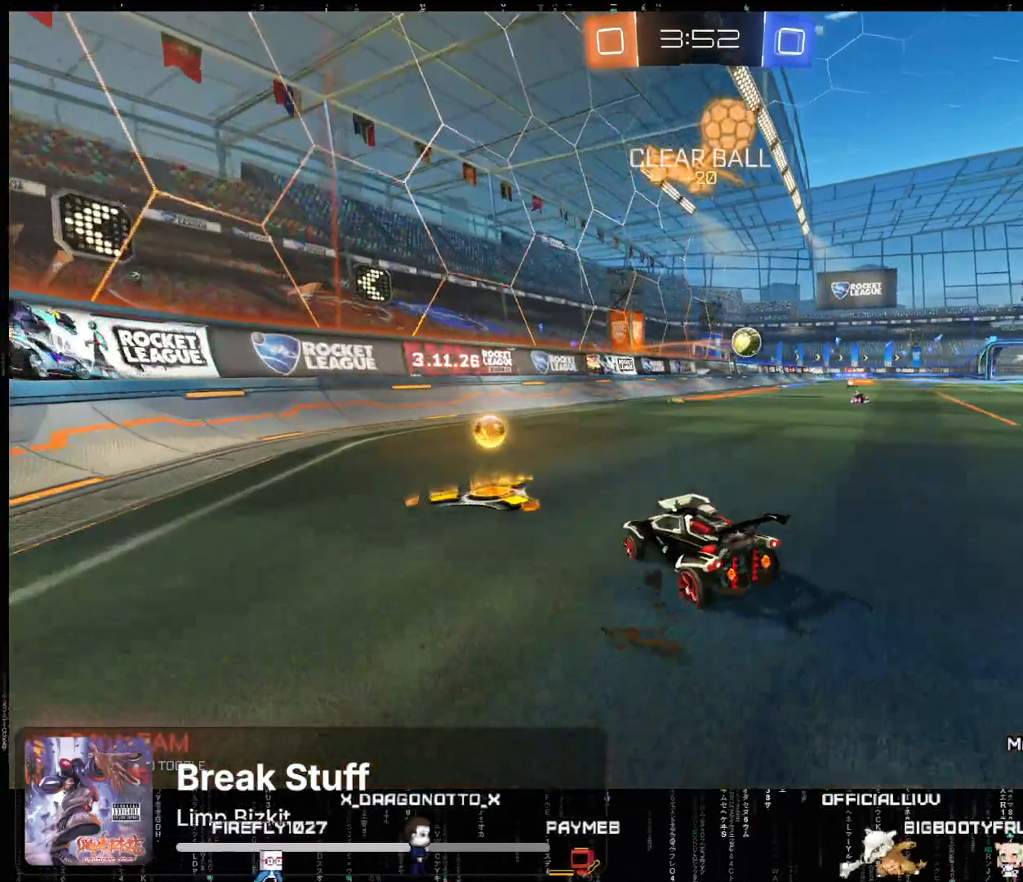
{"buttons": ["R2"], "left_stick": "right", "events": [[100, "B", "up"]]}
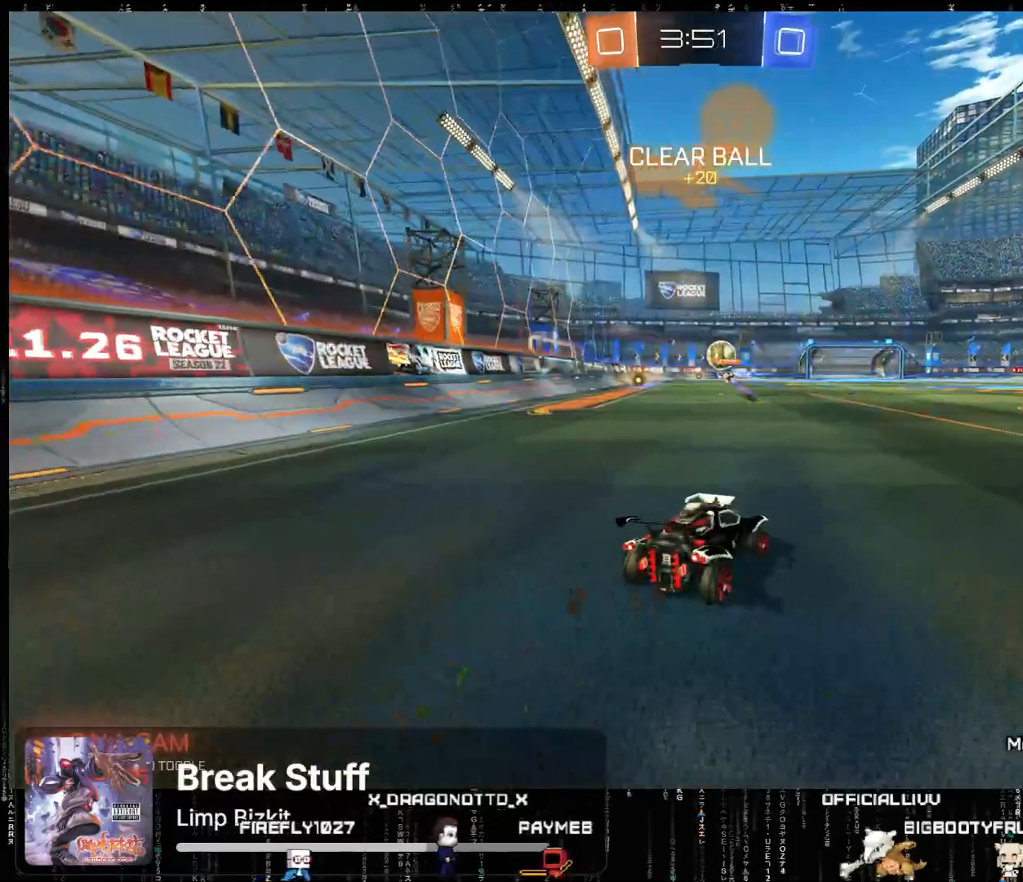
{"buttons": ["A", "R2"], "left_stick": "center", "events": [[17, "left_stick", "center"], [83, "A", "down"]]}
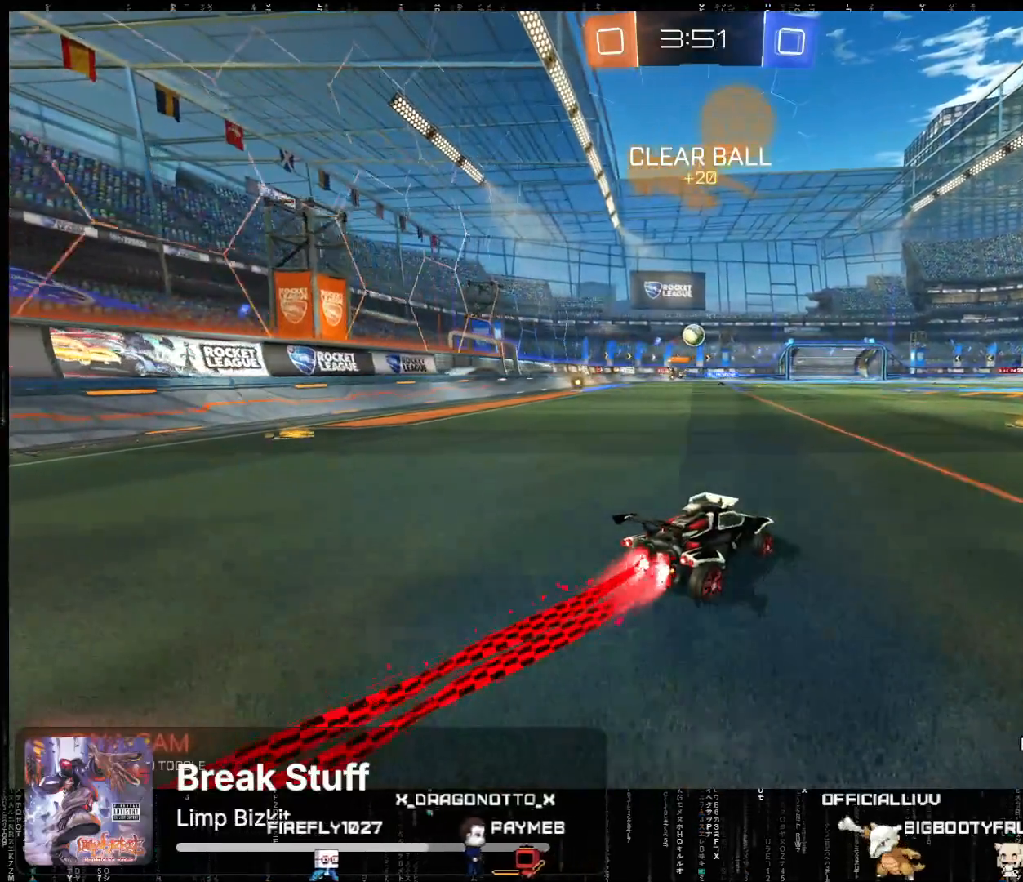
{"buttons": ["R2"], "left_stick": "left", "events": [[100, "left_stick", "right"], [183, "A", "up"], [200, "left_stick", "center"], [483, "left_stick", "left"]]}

********

*What the task asks*
The copy must match every line of the data exactly and contain no pictures.

*Written reply*
{"buttons": ["R2"], "left_stick": "right", "events": [[100, "B", "up"]]}
{"buttons": ["A", "R2"], "left_stick": "center", "events": [[17, "left_stick", "center"], [83, "A", "down"]]}
{"buttons": ["R2"], "left_stick": "left", "events": [[100, "left_stick", "right"], [183, "A", "up"], [200, "left_stick", "center"], [483, "left_stick", "left"]]}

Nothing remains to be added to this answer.